Maroc – UE : L'exercice d'auto-suggestion pratiqué par Rabat a atteint ses limites

Les gesticulations marocaines face à l’UE 
Par : Afrique Asie
Comment expliquer la décision « spectaculaire » du Maroc de suspendre ses relations avec l’Union européenne (UE) alors que le Conseil européen a interjeté appel pour suspendre l’annulation par la Cour européenne de justice de l’accord agricole entre le Maroc et l’UE ?
Cela fait partie de la dramatisation paroxystique et de la théâtralisation qui sont une composante essentielle de la stratégie de la tension que ce pays a érigée en norme de fonctionnement pour gérer des situations de crise (d’ailleurs, très souvent artificielles) comme ce fut le cas avec les USA, la France, l’Espagne, la Mauritanie ou l’Algérie.
Dans le cas présent, et après avoir claironné qu’il s’agissait avant tout d’une » affaire euro-européenne » (Mezouar) puis annoncé un « recadrage » et une « canalisation » des relations avec l’UE (porte-parole du gouvernement) et enfin, soutenu crânement que « Nous ne sommes pas dans une situation de rupture avec l’Union européenne comme cela a pu être dit ici et là » (Ambassadeur du Maroc à Bruxelles), le Maroc a envoyé en mission « d’urgence » à Bruxelles, le tout nouveau ministre délégué aux Affaires étrangères, Nacer Bourita dans une tentative visant à forcer la main des services juridiques européens pour « dicter » les termes du mémoire devant accompagner la requête de pourvoi en appel.
Les responsables européens ont, bien entendu, refusé de se plier à cette manœuvre dont l’objectif principal est de politiser la requête dans le but d’obtenir, par voie judiciaire, la disqualification du Polisario en tant que personnalité morale pouvant ester le Conseil européen en justice. C’est ce manque de « répondant » comme le soulignait, si benoîtement, l’ambassadeur du Maroc à Bruxelles et le fait que le ministre Bourita ait été ballotté en vain entre plusieurs services européens qui ont poussé les plus hautes autorités du pays à annoncer cette décision dépitée de rupture des contacts avec l’UE.
Les responsables européens, pour leur part, ont vivement déploré le fait que la partie marocaine ait voulu politiser une procédure judiciaire et le fait, également, que cette même partie marocaine refuse de prendre acte de la séparation des pouvoirs et de l’indépendance de l’instance judiciaire européenne. Une des conclusions qui s’imposent est que l’UE fera tout pour réchauffer ses relations avec le Maroc mais que ce dernier doit définitivement comprendre les contraintes juridiques qui s’imposent à l’exécutif européen et qu’il doit surtout admettre que l’exercice d’auto-suggestion nourri tout au long de ces dernières années par le mythe du « partenaire supposé être le plus important dans la région » a atteint ses limites.

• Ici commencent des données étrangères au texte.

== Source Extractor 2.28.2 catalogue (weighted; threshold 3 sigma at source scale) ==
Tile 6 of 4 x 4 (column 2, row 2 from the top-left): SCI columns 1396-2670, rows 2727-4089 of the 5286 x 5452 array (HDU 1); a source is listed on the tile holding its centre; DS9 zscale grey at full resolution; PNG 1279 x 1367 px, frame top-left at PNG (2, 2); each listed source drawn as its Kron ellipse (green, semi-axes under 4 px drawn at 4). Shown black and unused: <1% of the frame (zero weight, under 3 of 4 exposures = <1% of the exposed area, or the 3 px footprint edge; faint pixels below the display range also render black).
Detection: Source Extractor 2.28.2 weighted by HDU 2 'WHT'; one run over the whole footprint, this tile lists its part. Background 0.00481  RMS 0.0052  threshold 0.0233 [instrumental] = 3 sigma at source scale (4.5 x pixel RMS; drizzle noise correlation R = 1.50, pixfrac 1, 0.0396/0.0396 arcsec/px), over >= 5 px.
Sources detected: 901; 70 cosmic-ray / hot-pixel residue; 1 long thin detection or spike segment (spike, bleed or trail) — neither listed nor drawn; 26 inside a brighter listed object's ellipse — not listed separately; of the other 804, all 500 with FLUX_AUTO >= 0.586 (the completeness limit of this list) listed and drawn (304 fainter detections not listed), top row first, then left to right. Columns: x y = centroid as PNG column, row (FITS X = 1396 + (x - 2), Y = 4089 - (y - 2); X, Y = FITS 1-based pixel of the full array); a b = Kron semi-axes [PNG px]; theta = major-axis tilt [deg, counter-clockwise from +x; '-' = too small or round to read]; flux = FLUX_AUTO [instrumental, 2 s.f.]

Quelles pourraient être les suites du pourvoi en appel ?
Cette question a fait l’objet de débats au sein de la commission du commerce international du Parlement européen, le 15 février, et il ressort des positions présentées par les responsables des différents services juridiques (Conseil, Commission et Parlement) que, compte tenu du statut des territoires du Sahara occidental, en tant que territoire non autonome, les options sont au nombre de trois, si le tribunal devait confirmer son jugement :
– Le Maroc accepte, à son corps défendant, un mécanisme intrusif par lequel le Conseil va « s’assurer par lui-même qu’il n’existait pas d’indices d’une exploitation des ressources naturelles du territoire du Sahara occidental sous contrôle marocain susceptible de se faire au détriment de ses habitants et de porter atteinte à leurs droits fondamentaux ». Ceci ferait imploser la fiction de la prétendue souveraineté marocaine sur les territoires sahraouis occupés. Cette disposition ne manquera pas de s’imposer pour l’accord sur la pêche, dont est saisi la CJUE, car dans ce cas précis et malgré une disposition de monitoring de l’impact sur les populations locales, le Maroc n’a jamais daigné donner des informations à la partie européenne, de l’aveu des responsables du Service européen de l’action extérieure.
– Négocier un nouvel accord qui prenne clairement en compte les intérêts du peuple sahraoui.
– Enfin, carrément exclure le Sahara occidental de l’accord. Comme ce fut le cas de l’accord de libre-échange signé avec les États Unis.